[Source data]
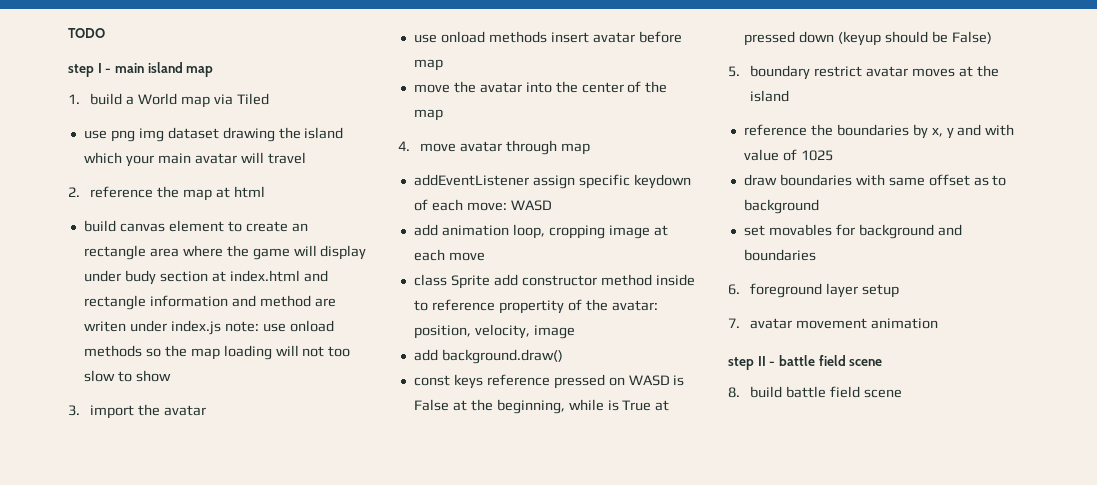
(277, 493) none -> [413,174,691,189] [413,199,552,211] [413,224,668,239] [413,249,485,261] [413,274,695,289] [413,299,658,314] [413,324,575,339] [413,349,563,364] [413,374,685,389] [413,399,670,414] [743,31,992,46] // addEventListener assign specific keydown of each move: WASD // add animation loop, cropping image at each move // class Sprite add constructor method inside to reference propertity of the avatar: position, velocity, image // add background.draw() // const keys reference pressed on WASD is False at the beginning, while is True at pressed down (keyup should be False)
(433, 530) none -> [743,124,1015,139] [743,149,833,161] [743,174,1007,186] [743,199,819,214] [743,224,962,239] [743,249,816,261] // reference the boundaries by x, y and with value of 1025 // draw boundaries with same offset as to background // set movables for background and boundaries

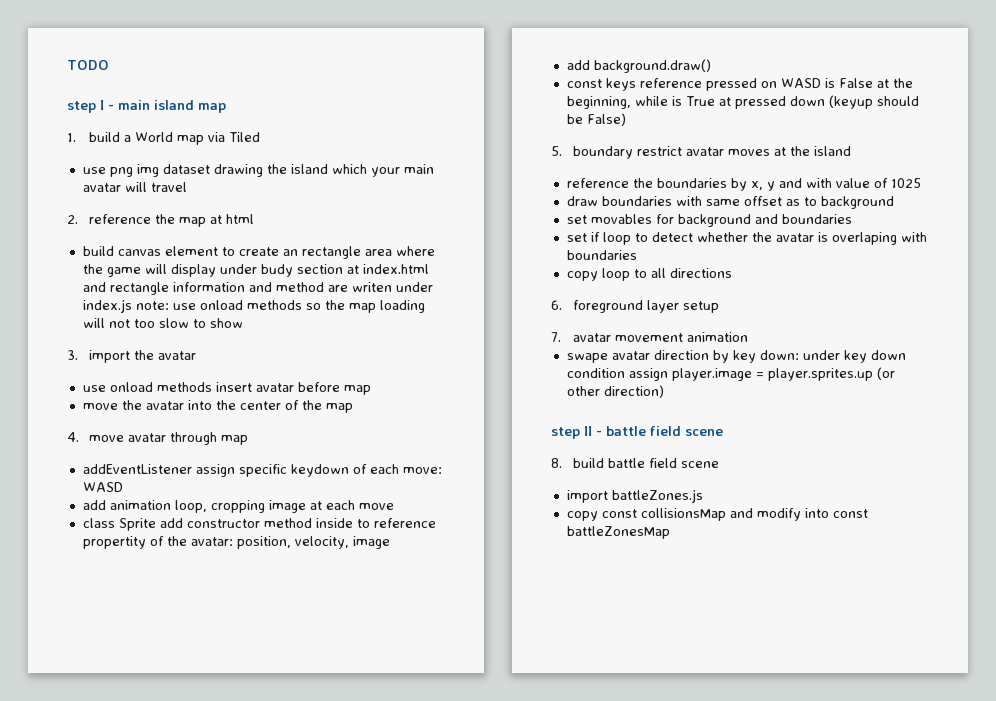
(816, 255) none -> [566,232,927,245] [566,250,637,260] [566,268,732,281] // set if loop to detect whether the avatar is overlaping with boundaries // copy loop to all directions
(938, 323) none -> [566,350,906,363] [566,367,895,381] [566,385,664,398] // swape avatar direction by key down: under key down condition assign player.image = player.sprites.up (or other direction)
(902, 393) none -> [566,489,703,503] [566,508,868,521] [566,526,670,539] // import battleZones.js // copy const collisionsMap and modify into const battleZonesMap

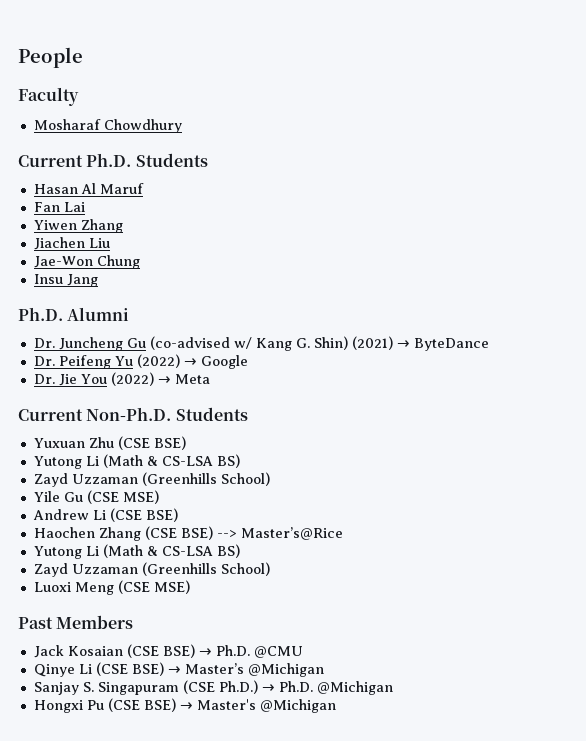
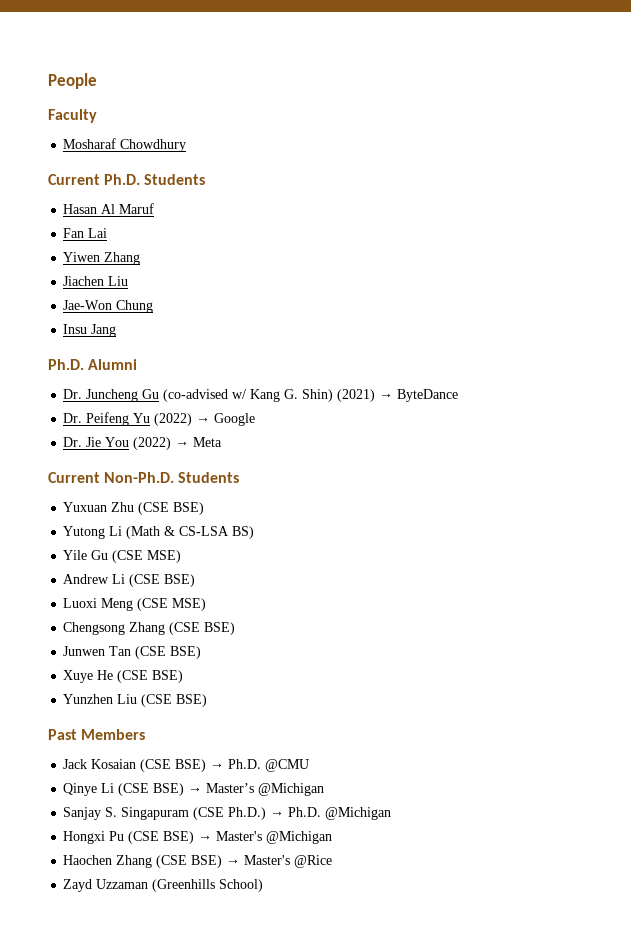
[33,472,270,487] // Zayd Uzzaman (Greenhills School) -> (255, 532) none
[33,526,343,541] [33,544,240,559] [33,562,270,577] [33,580,190,595] Haochen Zhang (CSE BSE) --> Master’s@Rice // Yutong Li (Math & CS-LSA BS) // Zayd Uzzaman (Greenhills School) // Luoxi Meng (CSE MSE) -> [63,598,207,611] [63,622,236,635] [63,646,202,659] [63,670,184,683] [63,694,208,707] Luoxi Meng (CSE MSE) // Chengsong Zhang (CSE BSE) // Junwen Tan (CSE BSE) // Xuye He (CSE BSE) // Yunzhen Liu (CSE BSE)
(336, 706) none -> [63,855,333,868] [63,879,264,892] // Haochen Zhang (CSE BSE) → Master's @Rice // Zayd Uzzaman (Greenhills School)

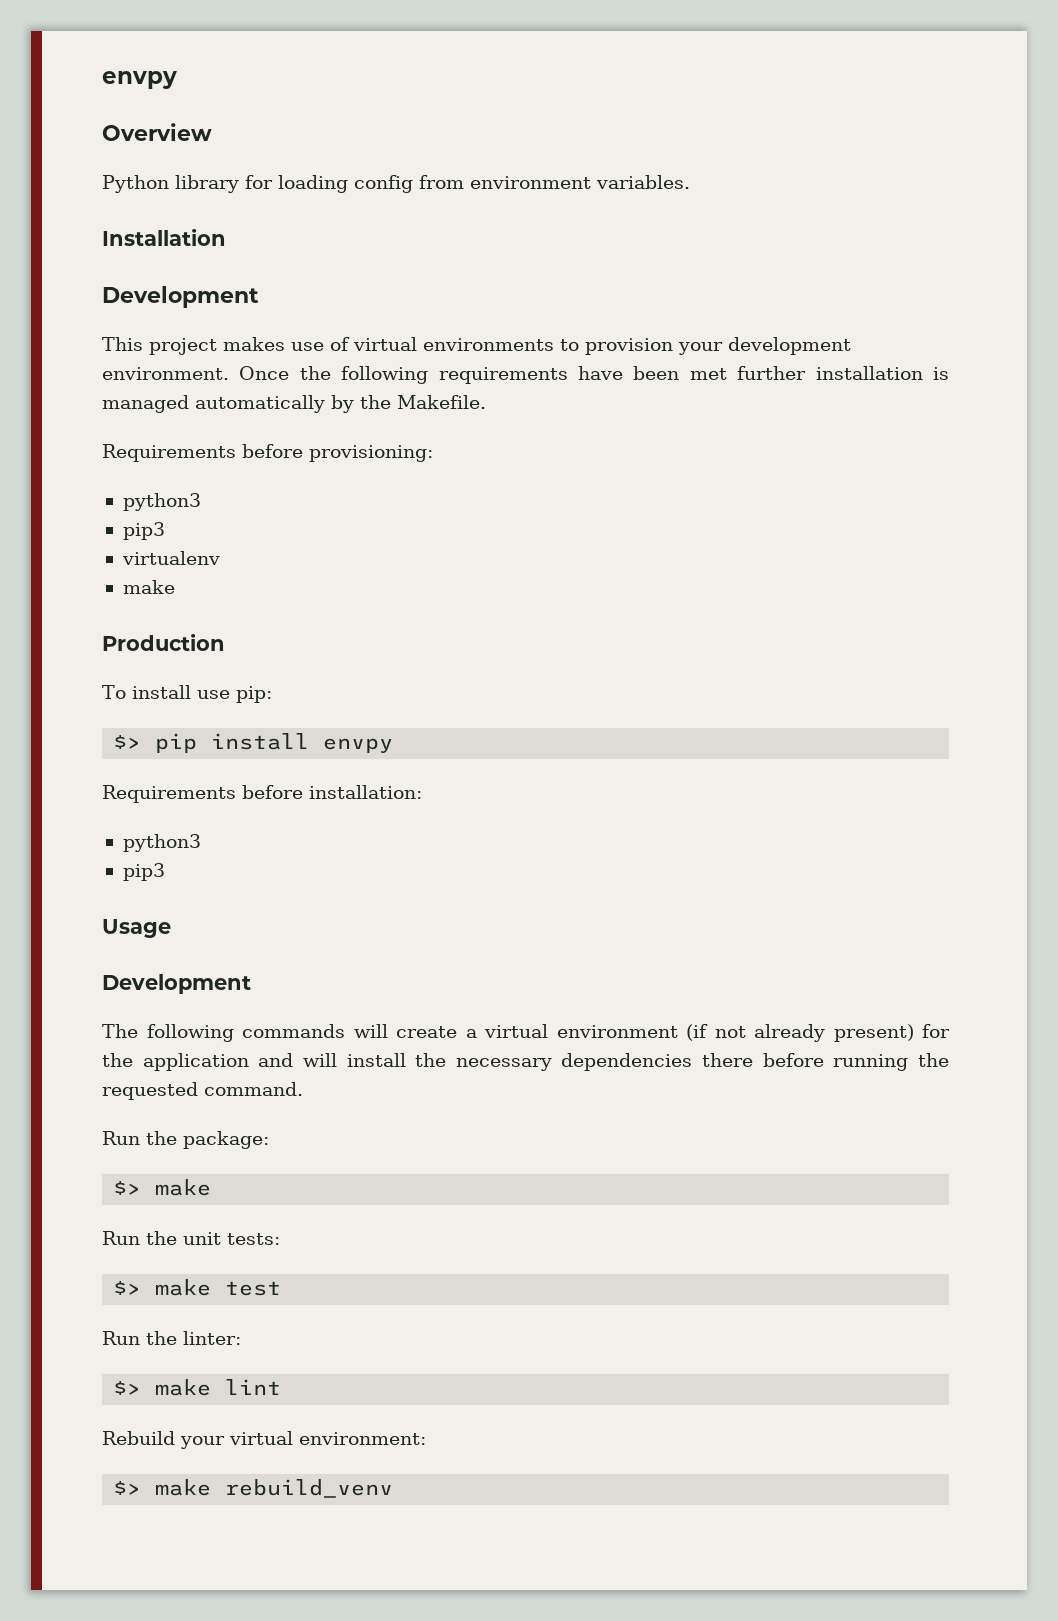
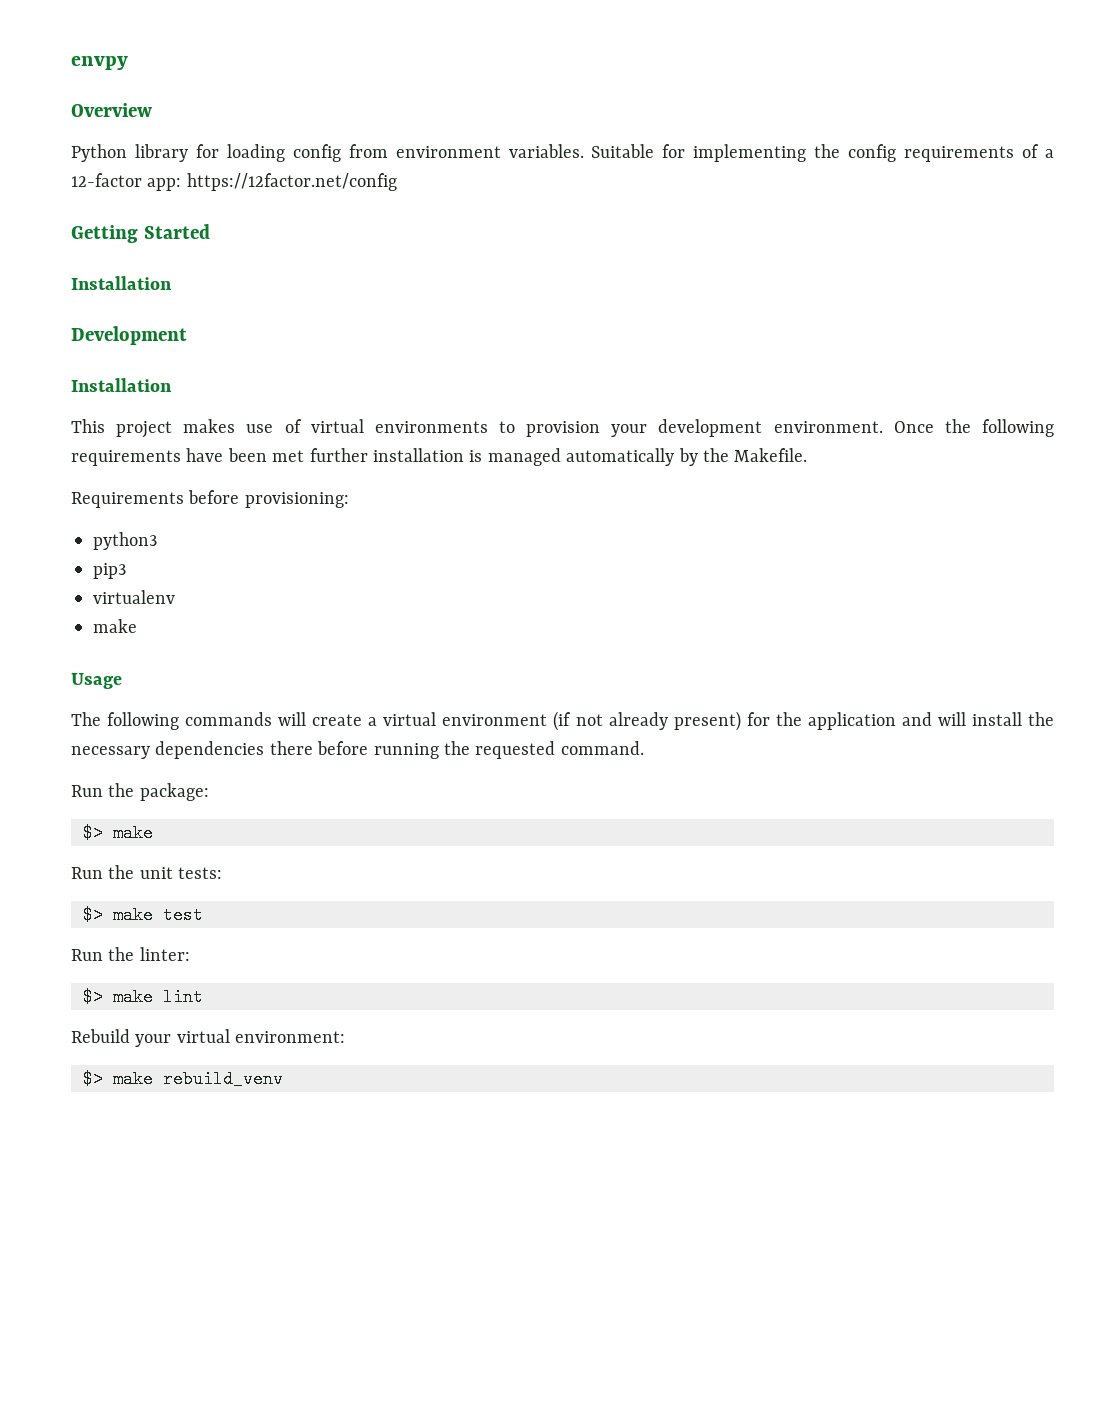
(690, 182) none -> [591,144,1054,162] [71,173,397,191] [71,224,210,243] Suitable for implementing the config requirements of a 12-factor app: https://12factor.net/config // Getting Started
(259, 297) none -> [71,378,172,392] // Installation
[102,634,225,651] [102,685,272,703] [113,733,394,753] [102,785,422,803] [122,834,201,852] [122,863,165,881] // Production // To install use pip: // $> pip install envpy // Requirements before installation: // python3 // pip3 -> (137, 626) none
[102,974,251,994] // Development -> (122, 681) none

* _Exercise_
Give the number of lines in the entries that contain the word "copy", with no other text.

* _Solution to this task_
2